* WRITTEN TASK *
Pull out the text from every one of the items below and copy it word for word, line by line. Leave the pictures out of your answer.

* MATERIALS PROVIDED *

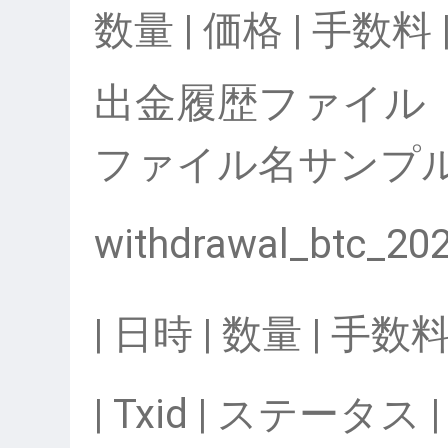
数量 | 価格 | 手数料 |
出金履歴ファイル
ファイル名サンプ
withdrawal_btc_20
| 日時 | 数量 | 手数
| Txid | ステータス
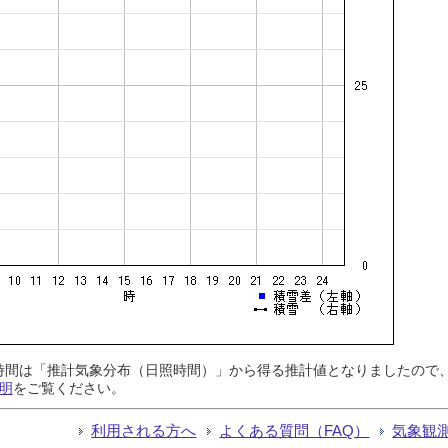
日照時間は「推計気象分布（日照時間）」から得る推計値となりましたの
明
をご覧ください。
利用される方へ
よくある質問（FAQ）
気象観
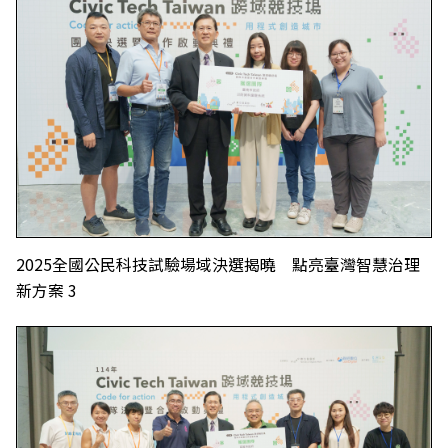
2025全國公民科技試驗場域決選揭曉 點亮臺灣智慧治理
新方案 3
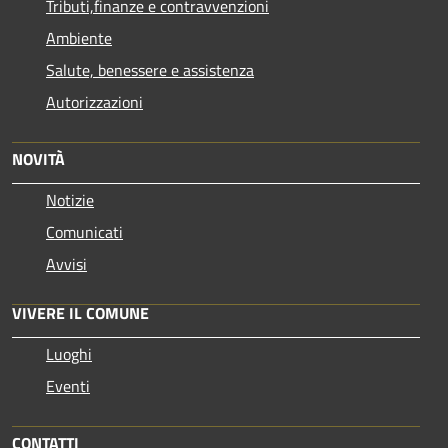
Tributi,finanze e contravvenzioni
Ambiente
Salute, benessere e assistenza
Autorizzazioni
NOVITÀ
Notizie
Comunicati
Avvisi
VIVERE IL COMUNE
Luoghi
Eventi
CONTATTI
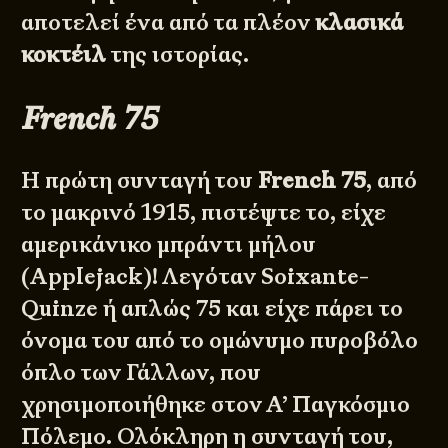
αποτελεί ένα από τα πλέον
κλασικά
κοκτέιλ
της ιστορίας.
French 75
Η πρώτη συνταγή του
French 75
, από
το μακρινό 1915, πιστέψτε το, είχε
αμερικάνικο μπράντι μήλου
(Applejack)! Λεγόταν Soixante-
Quinze ή απλώς 75 και είχε πάρει το
όνομα του από το ομώνυμο πυροβόλο
όπλο των Γάλλων, που
χρησιμοποιήθηκε στον Α’ Παγκόσμιο
Πόλεμο. Ολόκληρη η συνταγή του,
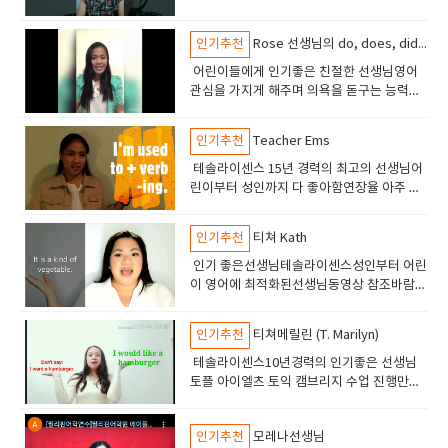
숙자로 만든 장본인친절하고 영감과 에너지
를 넣어주는 선생님최고 실력 최고 인성의 선
인기추천
Rose 선생님의 do, does, did 차이점 강좌
생님
어린이들에게 인기좋은 친절한 선생님영어
관심을 가지게 해주며 의욕을 돋구는 능력이
있습니다테솔자격의 선생이고 7년 경력의 선
생님입니다.
인기추천
Teacher Ems
테솔라이센스 15년 경력의 최고의 선생님어
린이부터 성인까지 다 좋아함연장율 아주 높
음 5년이상 수업하는 학생들도 있음수업해보
면 아 역시 잉글리쉬700 선생이라고 판단할
인기추천
티쳐 Kath
것임.
인기 좋은선생님테솔라이센스성인부터 어린
이 영어에 최적화된선생님동영상 참조바람만
족도 높고 연장율도 높음12년경력의 베테랑
선생님
인기추천
티쳐메릴린 (T. Marilyn)
테솔라이센스10년경력의 인기좋은 선생님
토플 아이엘츠 토익 캠브리지 수업 진행만족
도 높은 수업으로 인기가 많음
인기추천
모레나선생님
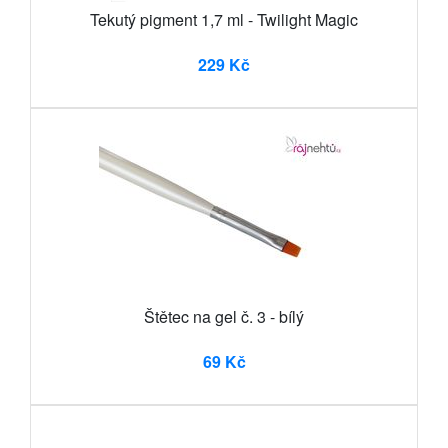
Tekutý pigment 1,7 ml - Twilight Magic
229 Kč
Štětec na gel č. 3 - bílý
69 Kč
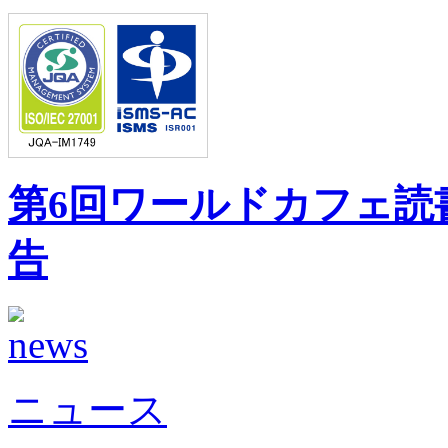
第6回ワールドカフェ読書
告
ニュース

* ANSWER SPACE *
数量 | 価格 | 手数料 |
出金履歴ファイル
ファイル名サンプ
withdrawal_btc_20
| 日時 | 数量 | 手数
| Txid | ステータス
日照時間は「推計気象分布（日照時間）」から得る推計値となりましたの
明
をご覧ください。
利用される方へ
よくある質問（FAQ）
気象観
2025全國公民科技試驗場域決選揭曉 點亮臺灣智慧治理
新方案 3
Tributi,finanze e contravvenzioni
Ambiente
Salute, benessere e assistenza
Autorizzazioni
NOVITÀ
Notizie
Comunicati
Avvisi
VIVERE IL COMUNE
Luoghi
Eventi
CONTATTI
αποτελεί ένα από τα πλέον
κλασικά
κοκτέιλ
της ιστορίας.
French 75
Η πρώτη συνταγή του
French 75
, από
το μακρινό 1915, πιστέψτε το, είχε
αμερικάνικο μπράντι μήλου
(Applejack)! Λεγόταν Soixante-
Quinze ή απλώς 75 και είχε πάρει το
όνομα του από το ομώνυμο πυροβόλο
όπλο των Γάλλων, που
χρησιμοποιήθηκε στον Α’ Παγκόσμιο
Πόλεμο. Ολόκληρη η συνταγή του,
숙자로 만든 장본인친절하고 영감과 에너지
를 넣어주는 선생님최고 실력 최고 인성의 선
인기추천
Rose 선생님의 do, does, did 차이점 강좌
생님
어린이들에게 인기좋은 친절한 선생님영어
관심을 가지게 해주며 의욕을 돋구는 능력이
있습니다테솔자격의 선생이고 7년 경력의 선
생님입니다.
인기추천
Teacher Ems
테솔라이센스 15년 경력의 최고의 선생님어
린이부터 성인까지 다 좋아함연장율 아주 높
음 5년이상 수업하는 학생들도 있음수업해보
면 아 역시 잉글리쉬700 선생이라고 판단할
인기추천
티쳐 Kath
것임.
인기 좋은선생님테솔라이센스성인부터 어린
이 영어에 최적화된선생님동영상 참조바람만
족도 높고 연장율도 높음12년경력의 베테랑
선생님
인기추천
티쳐메릴린 (T. Marilyn)
테솔라이센스10년경력의 인기좋은 선생님
토플 아이엘츠 토익 캠브리지 수업 진행만족
도 높은 수업으로 인기가 많음
인기추천
모레나선생님
Tekutý pigment 1,7 ml - Twilight Magic
229 Kč
Štětec na gel č. 3 - bílý
69 Kč
第6回ワールドカフェ読書
告
ニュース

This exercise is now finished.